I posted the OP last year, such was my hatred of World Book Day. Here's my main reasons -

1) It's one more thing to add to my list of 'shite to remember'
2) It's costly - seems to cost me at least £8 to £10 pounds every year on a costume
3) Time consuming - buying or making said costume
4) Last but by no means least - the endless kids and adults who just dress up as any instantly recognisable character THAT IS NOT A BOOK CHARACTER, IT'S A FILM OR TV CHARACTER!!!!!!!!!!!!!!

My DD told me that a female teacher dressed as Shrek today!!!!!!!!!!!!! Aaaaghhhh, since when is SHREK a book???????

And the news today is the local councils are closing loads more libraries to save money - HAPPY WORLD BOOK DAY - i'm off to find a quiet dark room...

ArbitraryUsername Thu 07-Mar-13 19:38:38

(For anyone who is in Newcastle, there's a WBD event on this weekend with the illustrator of giraffes can't dance).

ArbitraryUsername Thu 07-Mar-13 19:37:15

There's an absolutely brilliant children's book store in the seven stories in Newcastle. Unfortunately, the seven stories (which is generally great) is currently at risk because the city council can't afford to fund it any more.

ArbitraryUsername Thu 07-Mar-13 19:33:11

Well most superheroes are comic book characters. DS2 loved showing everyone at nursery his Star Wars book and telling them all the details. The staff remarked that he knows an awful lot about it!

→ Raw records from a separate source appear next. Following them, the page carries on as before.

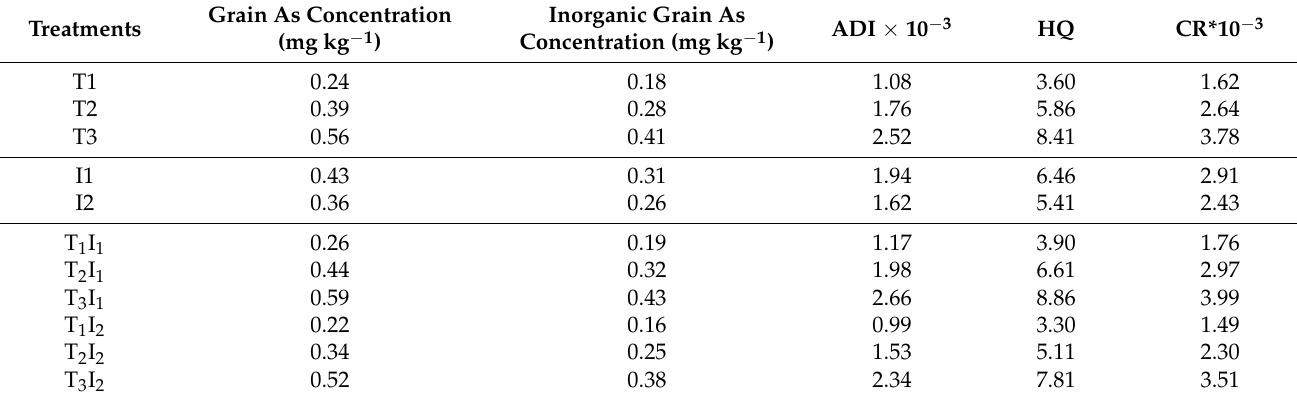
Table 5. Average daily intake of inorganic As from rice consumption and human health risk assessment. Grain As Treatments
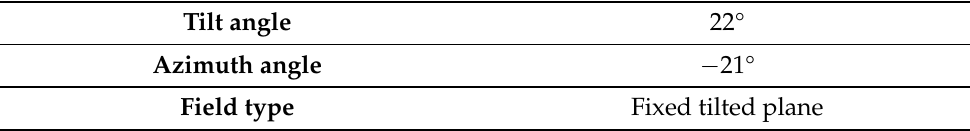
Table 1. Orientation Parameters Selected In the PV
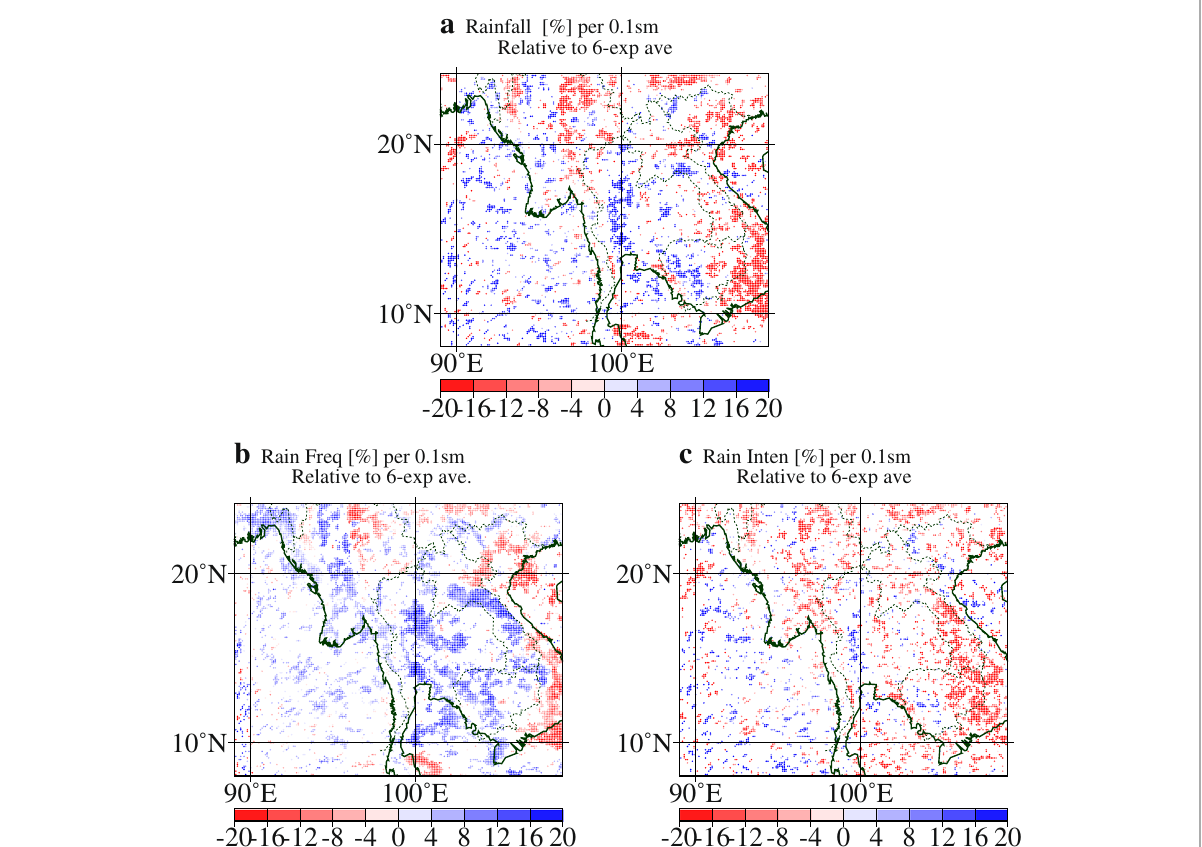
Fig. 6 Same as Fig. 3 but for a rainfall amount, b rainfall frequency, and c rainfall intensity, expressed as a percentage. A detailed explanation is provided in section “The definition of rainfall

They'd done dressing in bright colours for an alien tea on planet zum zee yesterday, but he still insisted on donning his vader dressing gown this morning.

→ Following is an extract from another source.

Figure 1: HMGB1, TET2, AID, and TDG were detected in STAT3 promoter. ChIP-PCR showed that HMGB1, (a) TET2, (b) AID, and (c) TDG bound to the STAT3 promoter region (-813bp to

We have hundreds of books at home, but my kids are still likely to want to dress up as something ridiculous (darth vader in DS2's case). DS1 wanted to be a character from the manga series bleach but it would have involved ordering stuff from china. I told him he can do that for Halloween. He's always reading actual books, but he still wanted to go as something that probably shouts 'family of non-readers' to those who don't know this. Oh well.

I think dressing up as characters from books can help to fire children's imagination and help them to see why they might enjoy reading. They get to see all sorts of characters from books and talk about who they are dressed as and the book in general. It's unlikely to put them off.

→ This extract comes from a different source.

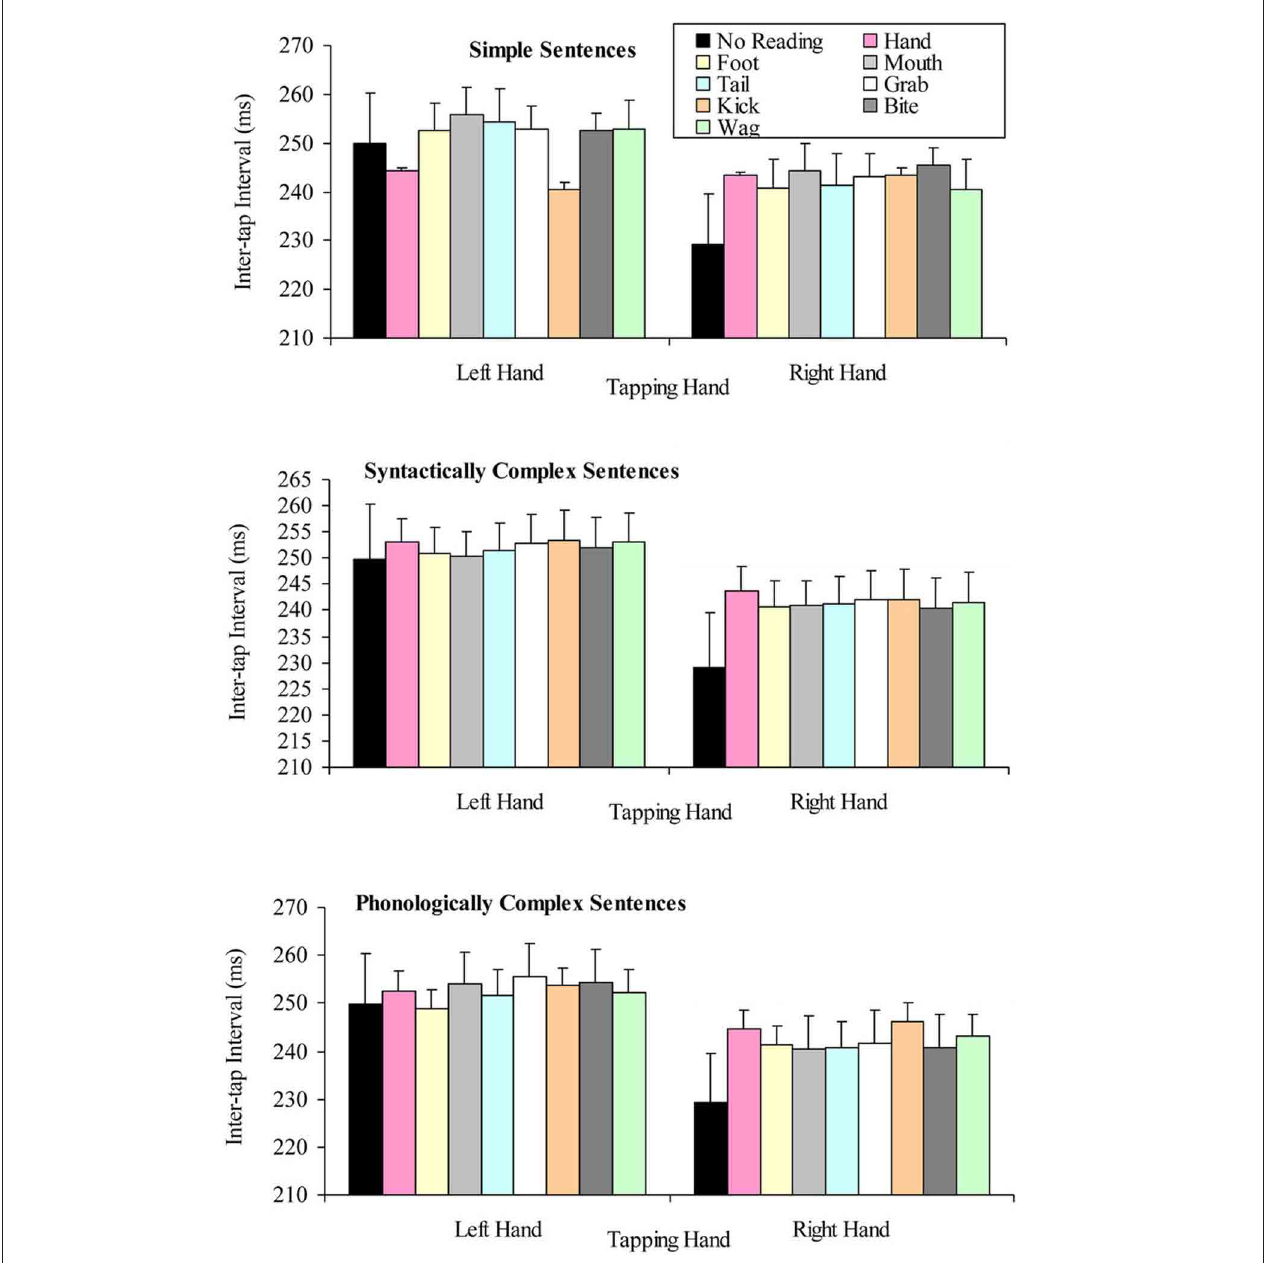
FIGURE 4 | Mean inter-tap intervals for the tapping hand × target word conditions for each type of sentence complexity in the reading aloud data set (error bars represent the standard error of the mean).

DS1 has just gotten ready for bed (yes, he's 12 and it's only 7.30) and has done a celebratory dance because I told him he has an hour an a half to read before lights out. He is super keen on finishing the book he dressed up as a character from. As he'd been talking to a friend at school (who has read the book) about how great it is, etc. It hasn't turned a non-reader into a reader by any stretch of the imagination but the whole dressing up for world book day has contributed something to his enthusiasm for reading.

FossilMum Thu 07-Mar-13 19:22:06

The problem is clearly the unimaginative, idiotic inability of so many schools to do something properly related to enjoying books, stories and reading on WBD.

Author visits - fantastic!
Reading some really good stories to the children - great
Encouraging the children to write stories of their own - brilliant
Getting children to bring in their favourite books, then reading out extracts from them - good
Providing an opportunity for children to spend their free £1 book vouchers - wonderful

But getting them to dress up - not very inspiring, esp. with all the other dress-up days they already inflict on beleagured non-creative parents why oh why don't they get the kids to make them at school FFS have. DS's school, thank heavens, didn't do dressing up this year. They appeared to be getting it right. They had a 'book fair'. However, when we showed up, none of the £1 free books were available at said fair. They also got the children to bring in their favourite books. Sounds good. DS is in Reception; most of them can barely read. They were told to read the books quietly to themselves for a few minutes. By his account my son gazed at the pictures a bit then reverted to thinking of Lego. I'd hoped the teacher would read out a few inspiring examples, but, oh, no, they didn't have story time today at all. Aargh!